Work order » State, as one number, how many lines in these records hold "http".

Extracted records:
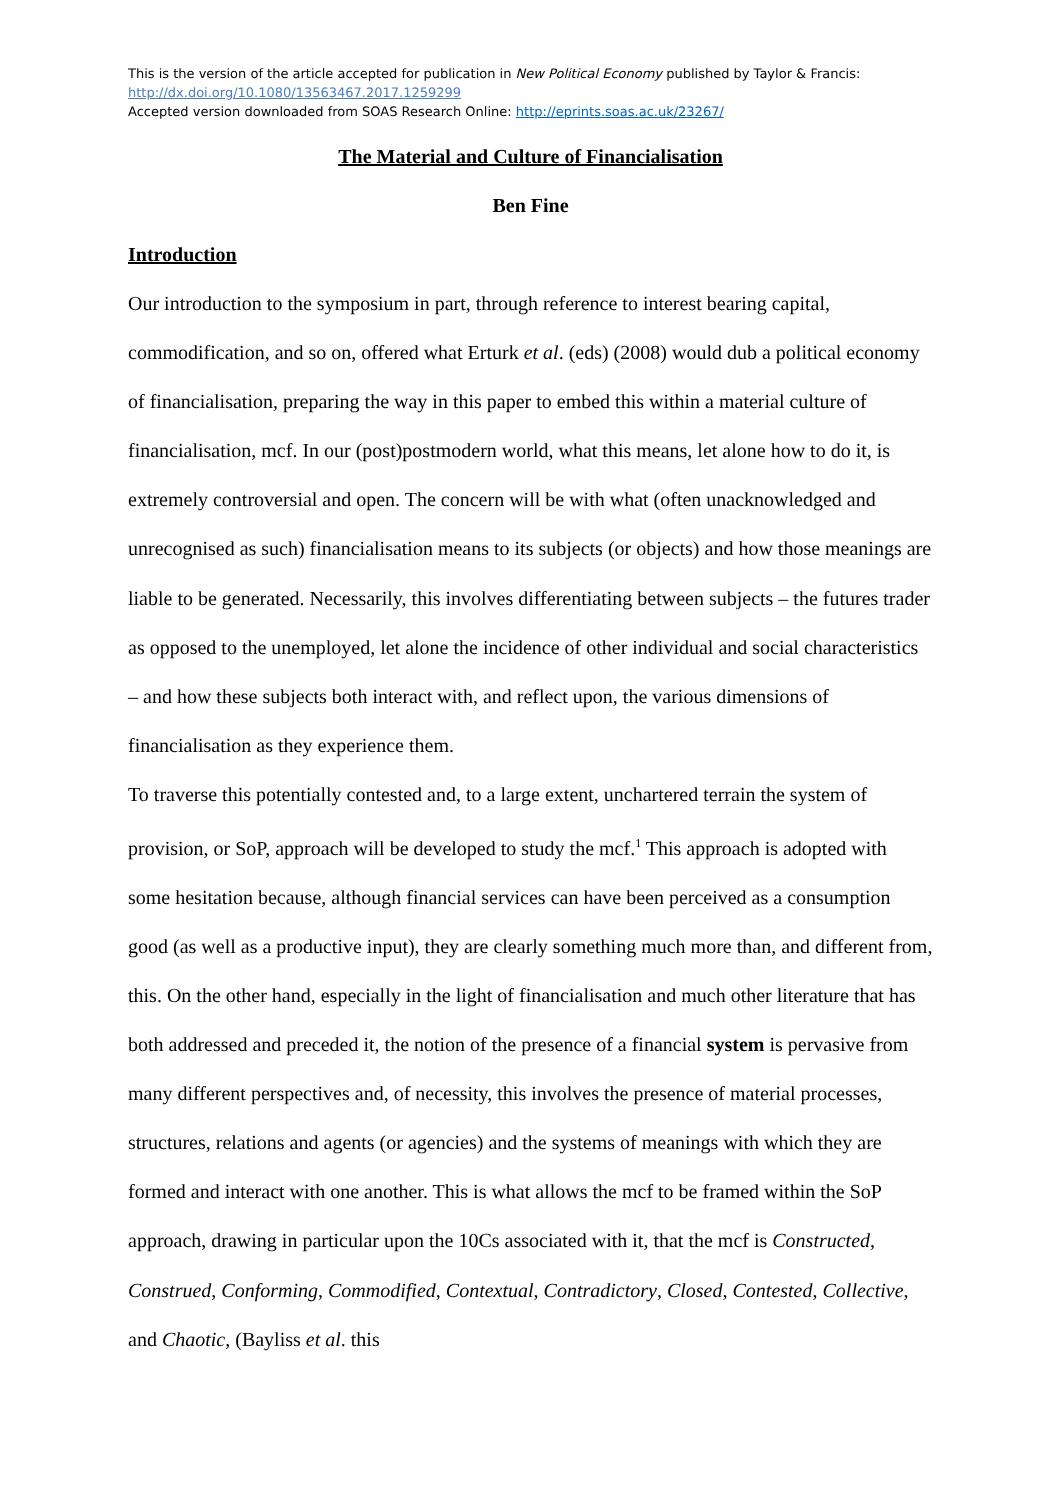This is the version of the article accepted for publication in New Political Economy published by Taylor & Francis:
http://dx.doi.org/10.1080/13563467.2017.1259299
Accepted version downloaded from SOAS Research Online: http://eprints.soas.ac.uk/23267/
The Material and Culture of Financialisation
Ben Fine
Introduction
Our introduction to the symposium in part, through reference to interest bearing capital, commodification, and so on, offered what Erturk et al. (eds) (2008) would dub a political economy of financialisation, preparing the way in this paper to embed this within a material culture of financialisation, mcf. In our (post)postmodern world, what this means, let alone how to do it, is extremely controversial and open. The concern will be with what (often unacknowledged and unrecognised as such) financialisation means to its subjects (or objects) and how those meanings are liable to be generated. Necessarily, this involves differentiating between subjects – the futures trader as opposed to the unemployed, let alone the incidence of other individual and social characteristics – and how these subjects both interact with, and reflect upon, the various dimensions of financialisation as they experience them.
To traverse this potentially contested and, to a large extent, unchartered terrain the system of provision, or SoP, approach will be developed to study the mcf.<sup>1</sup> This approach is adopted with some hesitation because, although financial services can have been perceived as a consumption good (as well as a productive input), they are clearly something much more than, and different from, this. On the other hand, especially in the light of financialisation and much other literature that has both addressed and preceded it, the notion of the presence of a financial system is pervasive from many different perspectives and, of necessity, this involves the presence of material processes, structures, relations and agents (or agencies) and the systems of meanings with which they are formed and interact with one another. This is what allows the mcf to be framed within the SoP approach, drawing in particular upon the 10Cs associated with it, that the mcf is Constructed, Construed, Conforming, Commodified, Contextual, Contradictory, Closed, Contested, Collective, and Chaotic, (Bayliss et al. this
* * *
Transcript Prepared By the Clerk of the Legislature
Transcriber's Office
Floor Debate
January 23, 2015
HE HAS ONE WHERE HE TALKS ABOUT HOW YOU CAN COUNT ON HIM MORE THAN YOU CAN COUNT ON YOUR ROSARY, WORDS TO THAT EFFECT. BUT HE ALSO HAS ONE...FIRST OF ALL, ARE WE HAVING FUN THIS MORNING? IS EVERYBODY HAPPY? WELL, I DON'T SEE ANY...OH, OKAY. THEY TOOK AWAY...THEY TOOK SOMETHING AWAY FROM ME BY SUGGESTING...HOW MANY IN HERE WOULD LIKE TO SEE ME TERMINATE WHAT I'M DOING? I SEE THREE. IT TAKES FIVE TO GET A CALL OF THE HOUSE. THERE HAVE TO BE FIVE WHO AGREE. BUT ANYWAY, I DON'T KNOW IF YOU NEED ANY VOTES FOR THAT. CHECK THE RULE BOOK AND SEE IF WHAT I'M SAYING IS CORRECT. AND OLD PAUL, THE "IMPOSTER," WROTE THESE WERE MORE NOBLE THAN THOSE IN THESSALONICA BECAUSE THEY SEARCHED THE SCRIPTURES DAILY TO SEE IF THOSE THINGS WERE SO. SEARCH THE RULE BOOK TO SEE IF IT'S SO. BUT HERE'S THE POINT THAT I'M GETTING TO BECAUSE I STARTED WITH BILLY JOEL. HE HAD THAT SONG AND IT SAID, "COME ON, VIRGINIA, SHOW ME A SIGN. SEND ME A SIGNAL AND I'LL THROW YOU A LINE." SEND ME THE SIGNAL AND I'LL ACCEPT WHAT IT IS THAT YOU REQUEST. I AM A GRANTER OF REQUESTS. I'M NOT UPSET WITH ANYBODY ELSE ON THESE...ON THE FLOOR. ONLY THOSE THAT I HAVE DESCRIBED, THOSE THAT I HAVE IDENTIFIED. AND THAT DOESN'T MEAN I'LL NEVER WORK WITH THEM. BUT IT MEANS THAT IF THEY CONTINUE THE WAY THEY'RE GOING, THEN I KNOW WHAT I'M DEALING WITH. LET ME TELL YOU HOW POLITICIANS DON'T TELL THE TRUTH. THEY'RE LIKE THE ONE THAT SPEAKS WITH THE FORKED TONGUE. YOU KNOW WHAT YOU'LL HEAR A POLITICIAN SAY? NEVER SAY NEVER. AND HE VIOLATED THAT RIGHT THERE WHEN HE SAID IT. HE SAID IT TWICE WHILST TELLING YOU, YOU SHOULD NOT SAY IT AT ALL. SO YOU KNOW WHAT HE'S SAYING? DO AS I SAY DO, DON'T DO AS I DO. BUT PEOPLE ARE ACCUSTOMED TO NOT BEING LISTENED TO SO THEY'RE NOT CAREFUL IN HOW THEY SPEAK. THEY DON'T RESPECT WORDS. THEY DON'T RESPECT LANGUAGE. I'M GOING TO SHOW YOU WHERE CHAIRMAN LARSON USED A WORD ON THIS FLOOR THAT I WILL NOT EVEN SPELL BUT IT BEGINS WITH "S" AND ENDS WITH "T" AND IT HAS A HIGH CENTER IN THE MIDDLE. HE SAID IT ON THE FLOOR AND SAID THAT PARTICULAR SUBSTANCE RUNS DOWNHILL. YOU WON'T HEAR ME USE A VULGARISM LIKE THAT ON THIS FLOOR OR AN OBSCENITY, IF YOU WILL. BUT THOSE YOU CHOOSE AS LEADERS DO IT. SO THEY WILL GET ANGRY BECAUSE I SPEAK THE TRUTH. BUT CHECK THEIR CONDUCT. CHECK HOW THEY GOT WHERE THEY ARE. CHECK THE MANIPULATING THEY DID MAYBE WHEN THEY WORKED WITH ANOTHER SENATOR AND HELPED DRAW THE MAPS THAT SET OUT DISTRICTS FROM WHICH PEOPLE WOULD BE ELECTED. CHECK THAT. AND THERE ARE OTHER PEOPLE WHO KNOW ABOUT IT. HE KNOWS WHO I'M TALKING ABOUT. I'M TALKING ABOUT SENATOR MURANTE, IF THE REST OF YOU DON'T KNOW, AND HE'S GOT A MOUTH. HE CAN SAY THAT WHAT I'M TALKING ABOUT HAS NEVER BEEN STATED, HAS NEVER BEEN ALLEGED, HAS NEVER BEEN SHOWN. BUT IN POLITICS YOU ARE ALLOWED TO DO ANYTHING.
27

Exercise result » 2